+++ Dataset records +++
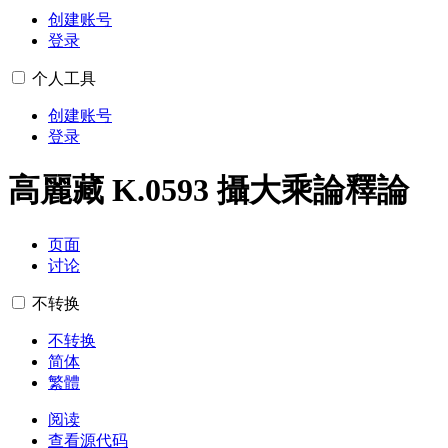
创建账号
登录
个人工具
创建账号
登录
高麗藏 K.0593 攝大乘論釋論
页面
讨论
不转换
不转换
简体
繁體
阅读
查看源代码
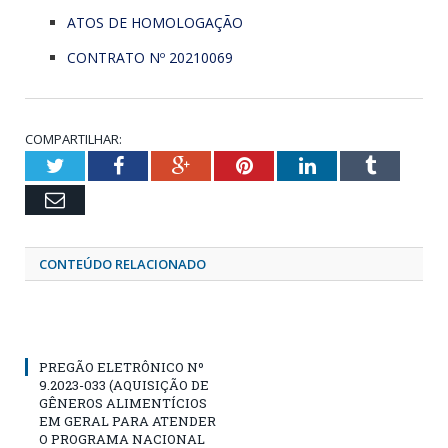
ATOS DE HOMOLOGAÇÃO
CONTRATO Nº 20210069
COMPARTILHAR:
Twitter
Facebook
Google+
Pinterest
LinkedIn
Tumblr
Email
CONTEÚDO RELACIONADO
PREGÃO ELETRÔNICO Nº
9.2023-033 (AQUISIÇÃO DE
GÊNEROS ALIMENTÍCIOS
EM GERAL PARA ATENDER
O PROGRAMA NACIONAL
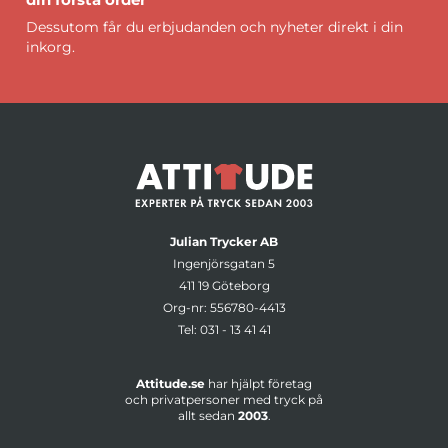
Dessutom får du erbjudanden och nyheter direkt i din
inkorg.
Julian Trycker AB
Ingenjörsgatan 5
411 19 Göteborg
Org-nr: 556780-4413
Tel:
031 - 13 41 41
Attitude.se
har hjälpt företag
och privatpersoner med tryck på
allt sedan
2003
.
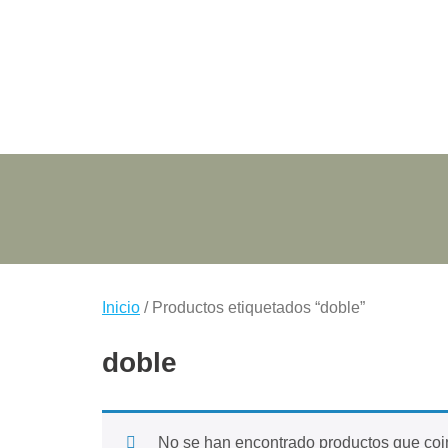
Saltar
al
contenido
Inicio
/ Productos etiquetados “doble”
doble
No se han encontrado productos que coin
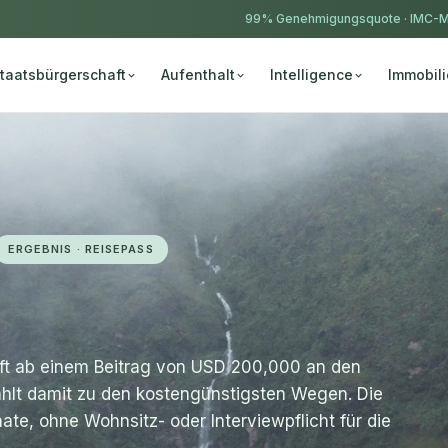
99% Genehmigungsquote ·
IMC-M
taatsbürgerschaft
Aufenthalt
Intelligence
Immobil
ERGEBNIS · REISEPASS
ft ab einem Beitrag von USD 200,000 an den
ählt damit zu den kostengünstigsten Wegen. Die
te, ohne Wohnsitz- oder Interviewpflicht für die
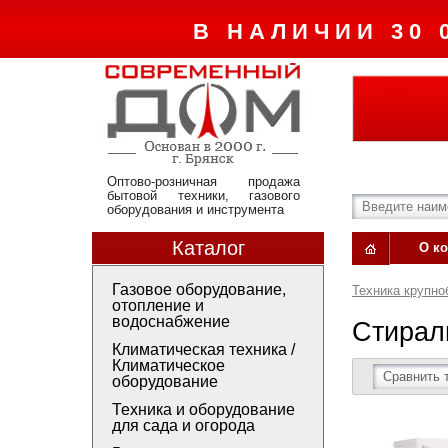
В НАЛИЧИИ 30 
Оптово-розничная продажа
бытовой техники, газового
оборудования и инструмента
Каталог
О к
Газовое оборудование,
Техника крупно
отопление и
водоснабжение
Стирал
Климатическая техника /
Климатическое
Сравнить 
оборудование
Техника и оборудование
для сада и огорода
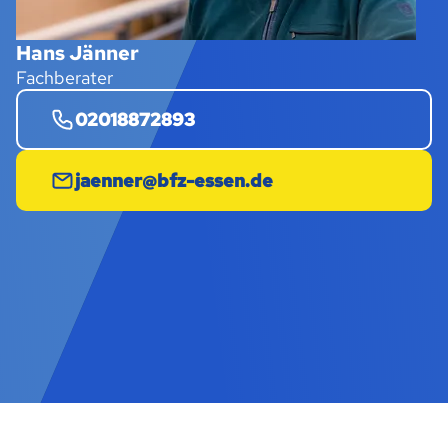
Hans Jänner
Fachberater
02018872893
jaenner@bfz-essen.de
+++
■ Aim of the exercise
Pull out each line in the material above that contains the string "оборудование", matching case exactly.

■ Final answer
Газовое оборудование,
оборудование
Техника и оборудование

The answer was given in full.